Man wird dieses Jahr keinen verspielteren Film betrachten können, kein Werk, das sich selbst mehr in Frage stellt, als Rätsel begreift. Dabei wird Llinás aber nie verbissen oder narzisstisch, stets kommt eine sanfte Wehmut und Komik zum Vorschein. So bekämpft er natürlich sein Betrachtungsobjekt, gerade dieser Teil ist dezidiert als seine Vendetta zu lesen, gleichermaßen bleibt das Triptychon aber zu jeder Zeit auch eine Annäherung.

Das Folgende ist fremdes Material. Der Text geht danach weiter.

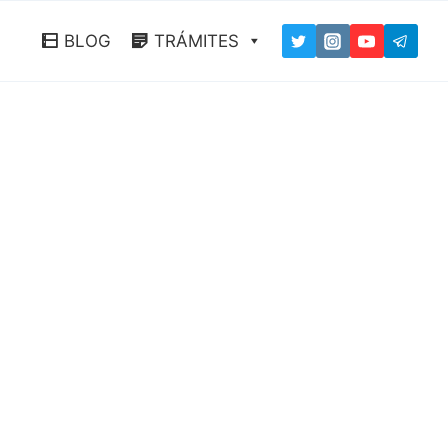
BLOG
TRÁMITES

Ohne Mondongo wäre es nicht möglich, selbst in den abstraktesten Momenten findet keine vollständige Loslösung davon statt.
So entsteht ein wagemutiges Projekt, vollends aufrichtig, in seiner omnipräsenten Unsicherheit ebenso weitreichend wie intelligent. Ein Film, wie es ihn eigentlich nicht geben dürfte, ein konstanter Bruch mit sich selbst, ein Streit, der sich inhaltlich wie formal stets zu verschlingen droht. Es entsteht ein Blick hinter die Bilder, ein Werk hinter dem Werk, das jegliche Geschlossenheit von sich weist.
Ein Experimentalfilm im besten Sinne also, einer, der über seine Präsenz seinen Inhalt findet, reale Personen ebenso gegeneinander antreten lässt, wie die Fiktion gegen das Dokumentarische.
Was sich daraus ergibt, inwiefern dieses Konstrukt aufgelöst wird, muss selbst erfahren werden.
Und es wird nicht zuletzt auf ewig den Namen dessen tragen, was es formal wie inhaltlich kritisiert: Mondongo-Tiptychon.